§ **EXTRAIT SOURCE**
Le Procope, Ladurée, Angelina sont-ils dans le marc ? de café bien sûr ? Certes non, mais ils semblent faire pas pâle figure face aux cafés turinois dont la tradition est plus que bicentenaire. Certes le café est la boisson par excellence de l’Italie et boire un café est une notion qui s’est développée en Italie bien avant de gagner l’hexagone. Les cafés turinois sont des lieux pour une petite faim autour d’un bicerin (café chocolat crème de lait comme le buvait Cavour) et d’une pâtisserie (cuneesi au rhum, marrons glacés, droneresi à la saveur meringuée chocolatée) ; mais ils sont, avant tout au XIX ème siècle, des espaces où se mêlent sans limite la gourmandise, l’art, la littérature, la politique, la satire et même la conspiration. Ces cafés là révèlent un pan de l’histoire du Piémont et d’Italie.
Caffè Mulassano
C’est peut être le plus petit et le plus charmant de la ville. Ouvert en 1907, il s’inspire du style Liberty anglais et son plafond en cuir de Madère est superbe. Il fut le point de rencontre des notables de la cour et des artistes du théâtre Regio voisin et c’est ici qu’a été inventé, en 1925, le tramezzino, sandwich au jambon.
Caffè San Carlo
Sur l’actuelle place d’armes autrefois San Carlo, ce café là s’est ouvert en 1822 et fréquenté par les bohêmes, les écrivains, les professeurs d’universités et les journalistes, il fut fermé plusieurs fois à cause de l’activité subversive des patriotes réformistes qui y venaient. Vers 1840, la décoration intérieure fut restaurée par des peintures, des stucs et des chapiteaux dorés de Spintz et de Beltrami avec une telle magnificence que les chroniqueurs de l’époque définirent le lieu comme « un palais royal ». Est-ce la beauté du lieu ? Toujours est-il que ce salon intellectuel a été porteur des veines du patriotisme et une des places fortes du Risorgimento. C’est ici que Dumas dégusta son premier « bicerin », que l’amiral Cagni et le Duca degli Abruzzi montèrent l’expédition en Antarctique sur le bateau Stella Polare et que Crispi poussa la gauche parlementaire à intervenir en Afrique. Rendez-vous des artistes littéraires (Croce, Pastonchi, Einaudi), peintres (Paulucci, Levi, Chessa, Menzio), le café San Carlo est aussi connu pour avoir été le premier à adopter en 1822 l’éclairage à hydrogène. Détruits pendant la seconde guerre, miroirs et stucs dorés ont été rénovés en 1963.

§ **CONSIGNES**
(1) D'après le texte sur les cafés turinois, en quelle année le tramezzino a-t-il été inventé au Caffè Mulassano ?
(2) Modifiez le passage du texte sur les cafés turinois qui va de « Caffè Mulassano » jusqu'à « sandwich au jambon. » inclus, en remplaçant « charmant » par « élégant ».
(3) Relevez tous les peintres que le texte sur les cafés turinois cite parmi les habitués du Caffè San Carlo.

§ **DONNÉES FOURNIES**
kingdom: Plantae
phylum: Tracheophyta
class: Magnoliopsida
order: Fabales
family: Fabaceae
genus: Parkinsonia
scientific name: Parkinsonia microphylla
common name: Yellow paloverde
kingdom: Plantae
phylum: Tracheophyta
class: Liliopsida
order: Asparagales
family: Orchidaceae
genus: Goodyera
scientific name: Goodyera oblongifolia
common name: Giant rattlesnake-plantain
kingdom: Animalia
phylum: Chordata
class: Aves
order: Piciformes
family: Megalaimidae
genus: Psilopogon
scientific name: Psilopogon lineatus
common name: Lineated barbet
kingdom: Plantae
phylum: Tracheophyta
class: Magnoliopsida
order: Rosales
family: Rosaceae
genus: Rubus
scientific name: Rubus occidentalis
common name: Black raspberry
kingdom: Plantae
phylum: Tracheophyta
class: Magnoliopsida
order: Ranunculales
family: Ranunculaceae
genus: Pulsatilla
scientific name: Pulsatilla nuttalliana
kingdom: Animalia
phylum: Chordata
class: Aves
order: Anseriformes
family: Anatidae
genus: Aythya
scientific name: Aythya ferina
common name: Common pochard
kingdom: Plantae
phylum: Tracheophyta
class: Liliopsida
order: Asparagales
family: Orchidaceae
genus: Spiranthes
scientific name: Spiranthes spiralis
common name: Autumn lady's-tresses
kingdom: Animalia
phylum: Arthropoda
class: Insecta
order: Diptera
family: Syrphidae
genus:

§ **CORRIGÉS**
(1) En 1925.

(2)
Caffè Mulassano
C’est peut être le plus petit et le plus élégant de la ville. Ouvert en 1907, il s’inspire du style Liberty anglais et son plafond en cuir de Madère est superbe. Il fut le point de rencontre des notables de la cour et des artistes du théâtre Regio voisin et c’est ici qu’a été inventé, en 1925, le tramezzino, sandwich au jambon.

(3) Paulucci, Levi, Chessa, Menzio